If you choose intarsia as your method of knitting, interactive knitting should show which needles to put each color on.

If you choose a 4 to 6 color jacquard as your method of knitting, depending on how many colors PER ROW you knit, the pattern should knit correctly. The jacquard setting only knits one color at a time according to the stitch pattern.

I stressed number of colors per row because that is different from the total number of colors used in the whole garment.

Can't wait to see yout finished shawl. I have the pattern, but won't get to it for several months. :?


----------



## Sequana (Nov 4, 2012)

I have a few pictures on my cell phone I wanted to post, but it is not working for me at the moment. What's worse is the MS is kicking the crap out of my body and brain right now, so give me a few days and I'll get things working so I can show what I'm doing with my LK140 and the dreambird shawl.


----------



## imaxian (Dec 17, 2011)

Sequana said:


> I have a few pictures on my cell phone I wanted to post, but it is not working for me at the moment. What's worse is the MS is kicking the crap out of my body and brain right now, so give me a few days and I'll get things working so I can show what I'm doing with my LK140 and the dreambird shawl.

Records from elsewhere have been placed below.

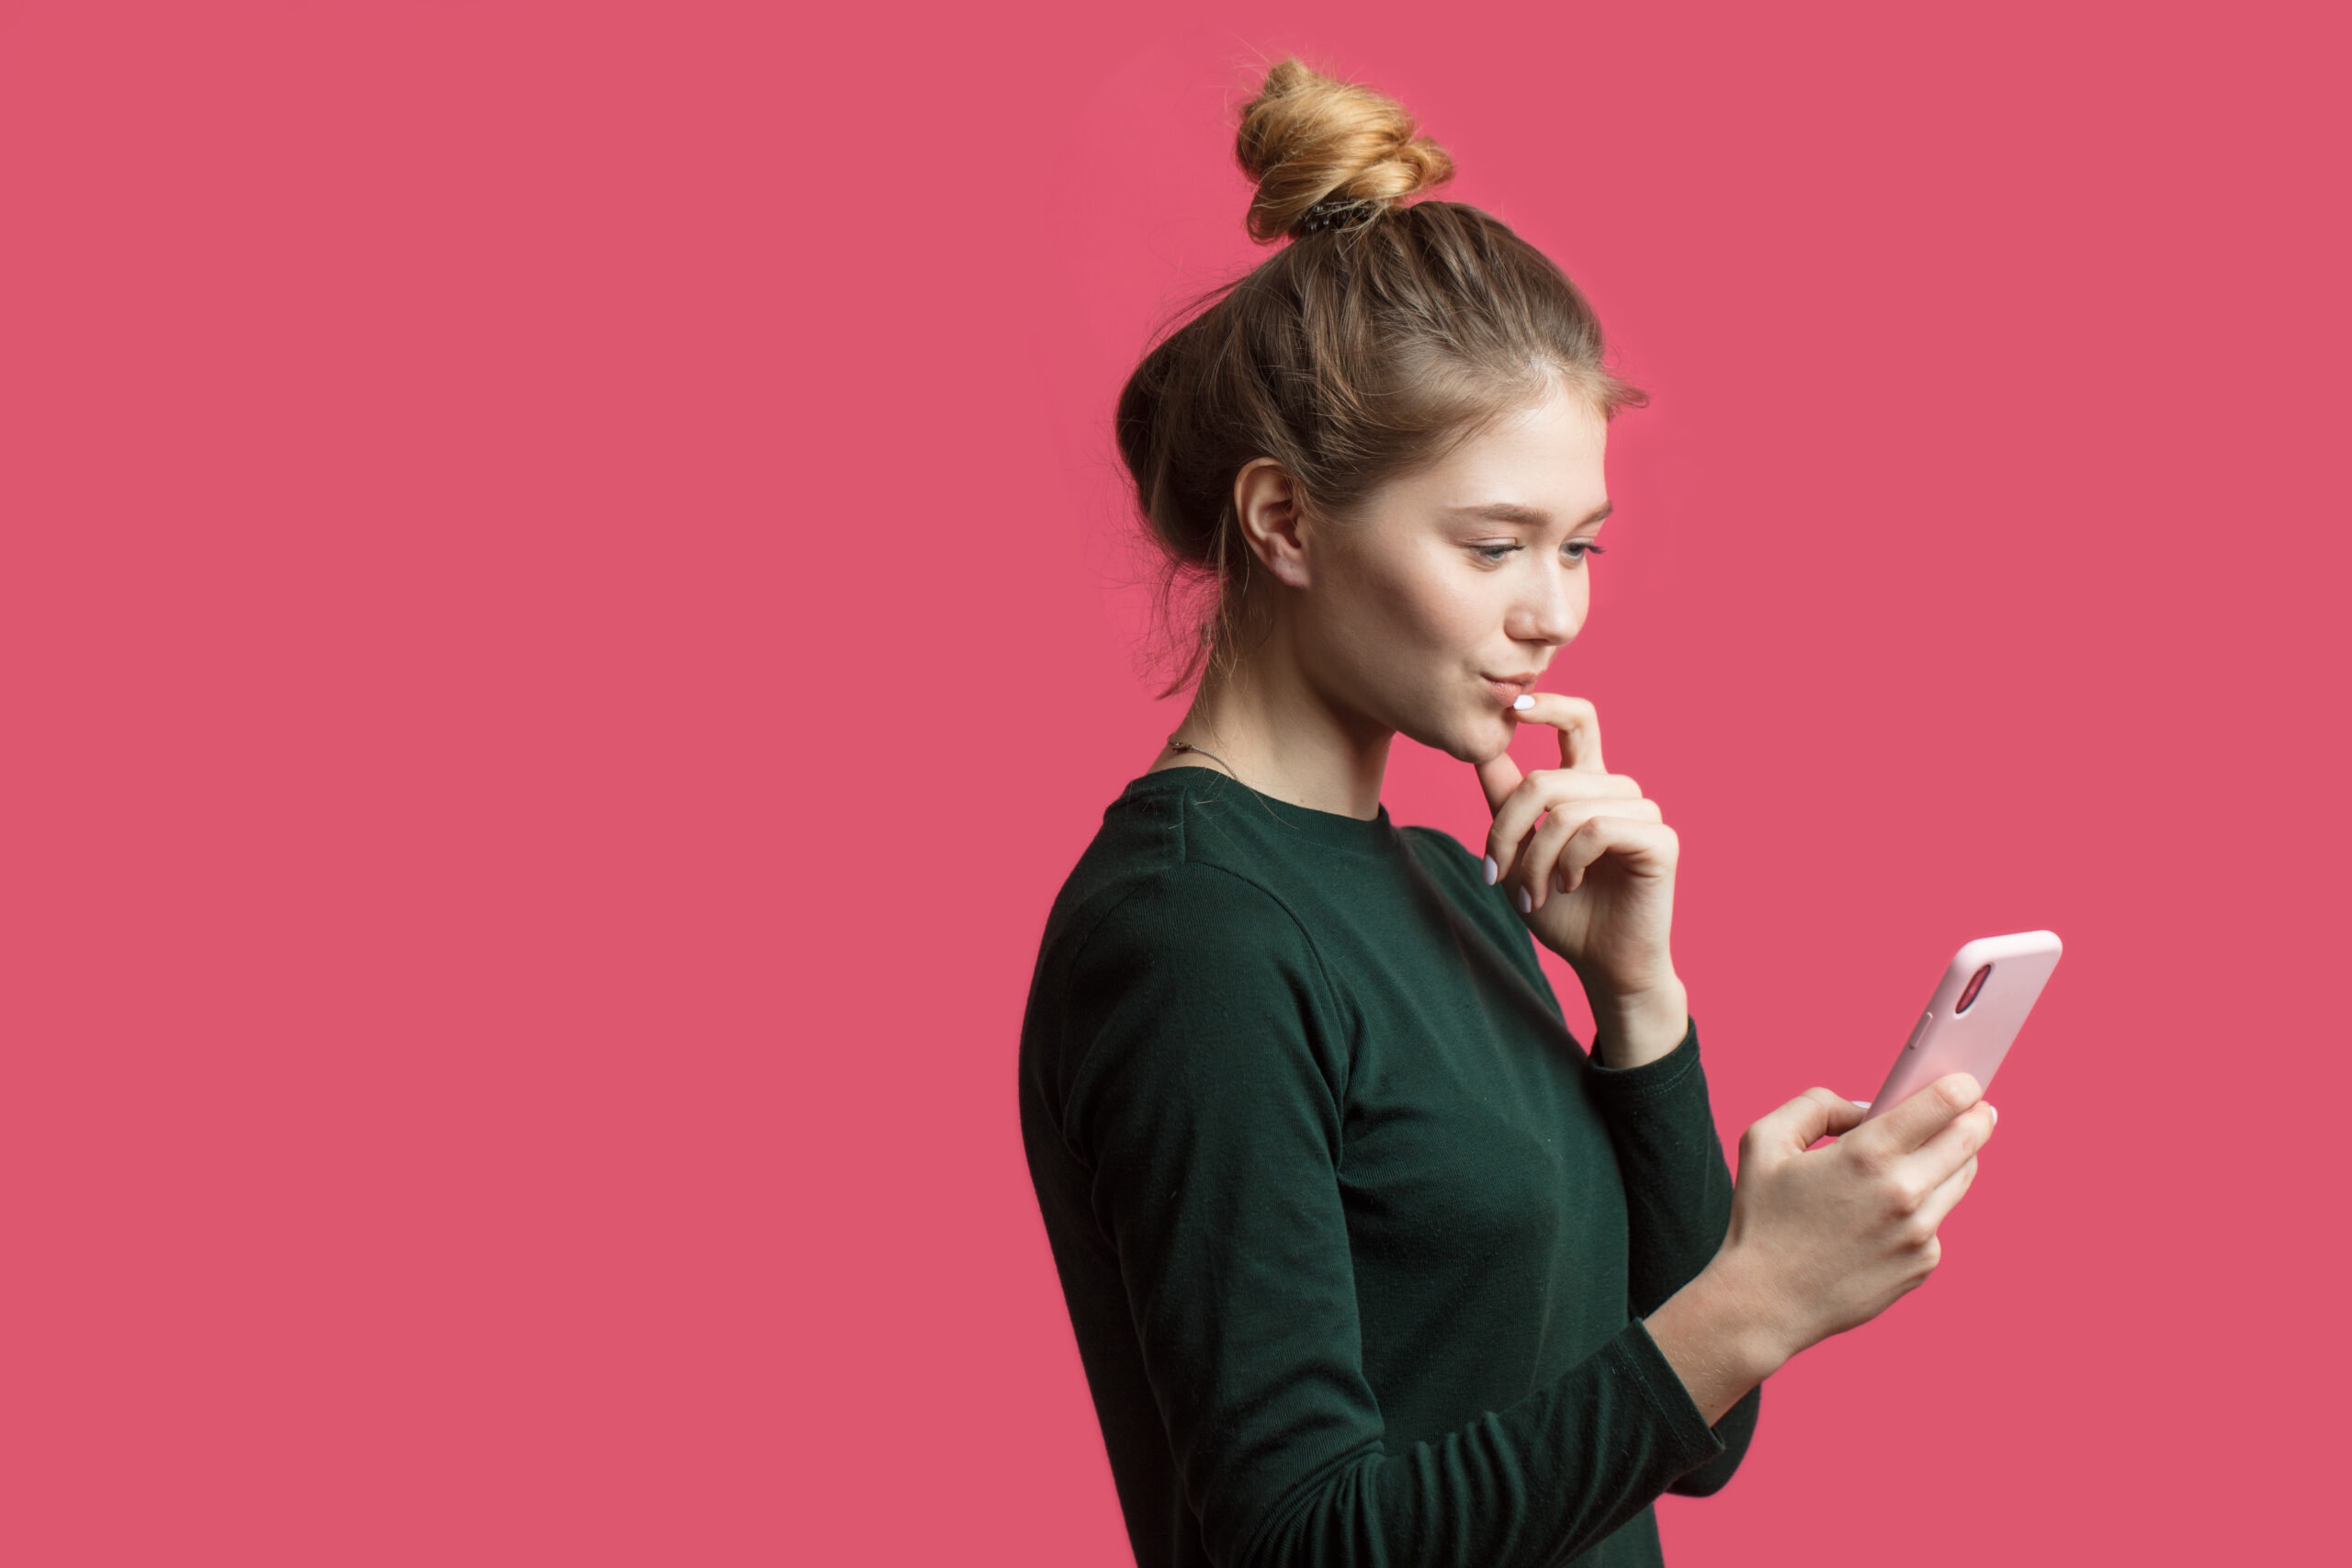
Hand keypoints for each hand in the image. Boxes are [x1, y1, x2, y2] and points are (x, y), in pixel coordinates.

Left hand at [1474, 694, 1680, 1043]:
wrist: (1601, 964)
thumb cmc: (1563, 913)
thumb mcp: (1518, 854)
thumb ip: (1504, 802)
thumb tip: (1478, 746)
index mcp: (1588, 787)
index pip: (1578, 722)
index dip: (1549, 704)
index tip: (1514, 705)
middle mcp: (1618, 793)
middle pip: (1546, 778)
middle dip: (1506, 830)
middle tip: (1495, 875)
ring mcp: (1643, 814)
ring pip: (1567, 808)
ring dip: (1535, 857)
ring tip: (1531, 893)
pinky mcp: (1660, 840)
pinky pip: (1597, 828)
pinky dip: (1568, 861)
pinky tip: (1567, 885)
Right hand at [1717, 1073, 1997, 1366]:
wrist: (1765, 1303)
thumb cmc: (1761, 1219)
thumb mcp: (1765, 1140)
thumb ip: (1817, 1106)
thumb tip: (1868, 1108)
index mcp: (1865, 1154)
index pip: (1942, 1104)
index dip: (1961, 1085)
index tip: (1967, 1081)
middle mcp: (1903, 1192)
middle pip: (1969, 1139)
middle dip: (1977, 1116)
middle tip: (1978, 1108)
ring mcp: (1919, 1233)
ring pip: (1960, 1180)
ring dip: (1956, 1158)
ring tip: (1940, 1150)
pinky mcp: (1923, 1264)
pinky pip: (1937, 1221)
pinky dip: (1924, 1207)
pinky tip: (1891, 1212)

I'm so sorry about the MS - rotten stuff! Hope it eases up for you. Will look forward to seeing your pictures.


----------



## Schnauzermom (Feb 20, 2012)

I looked up the pattern because so many people were doing it and it looks really hard to me. I won't be trying anything like that for a long time but I can't wait to see photos when you all finish yours. It is really a beautiful project. Good luck.


----------



## Sequana (Nov 4, 2012)

Schnauzermom said:


> I looked up the pattern because so many people were doing it and it looks really hard to me. I won't be trying anything like that for a long time but I can't wait to see photos when you all finish yours. It is really a beautiful project. Good luck.


There is a page in the pattern that just shows how many stitches to knit for each row. I found that after reading through the pattern and learning the german short row turn, it all made sense and was a breeze to knit. That one page made all the difference for me.


----------



## Sequana (Nov 4, 2012)

Finally got the pictures onto my computer. The first picture is of the first 2 feathers completed, before I had to remove the WIP so it can be re-positioned on the knitting machine. The second picture is of the work on the right side after I removed it from the knitting machine. I hope this gives those who are wanting to try it, a good idea of what things look like. If anyone wants more pics, just post what you want and I'll do my best to get them posted. Now off to finish the baby blanket on the finer knitting machine for my newborn great-grandson. LOL


----------



## lilfawn83 (Aug 17, 2012)

Sequana said:


> Finally got the pictures onto my computer. The first picture is of the first 2 feathers completed, before I had to remove the WIP so it can be re-positioned on the knitting machine. The second picture is of the work on the right side after I removed it from the knitting machine. I hope this gives those who are wanting to try it, a good idea of what things look like. If anyone wants more pics, just post what you want and I'll do my best to get them posted. Now off to finish the baby blanket on the finer knitting machine for my newborn great-grandson. LOL


Thanks, Pretty Baby..


----------



## KateWood (Apr 30, 2011)

Sequana I know how your feel, I have a very similar condition that keeps kicking me down. Your knit looks fantastic and your GGs is a beautiful little fellow.


----------



## ValT (Aug 15, 2012)

Sequana said:


> Finally got the pictures onto my computer. The first picture is of the first 2 feathers completed, before I had to remove the WIP so it can be re-positioned on the knitting machine. The second picture is of the work on the right side after I removed it from the knitting machine. I hope this gives those who are wanting to try it, a good idea of what things look like. If anyone wants more pics, just post what you want and I'll do my best to get them posted. Now off to finish the baby blanket on the finer knitting machine for my newborn great-grandson. LOL


Hi Sequana
What machine are you using? Is it a LK150?
Sweet baby.
Val


----------



## Sequana (Nov 4, 2012)

ValT said:


> Hi Sequana
> What machine are you using? Is it a LK150?
> Sweet baby.
> Val


Thanks Val. I'm using a Singer LK140. It is one down from the LK150, as it only has 140 latch hooks.


----------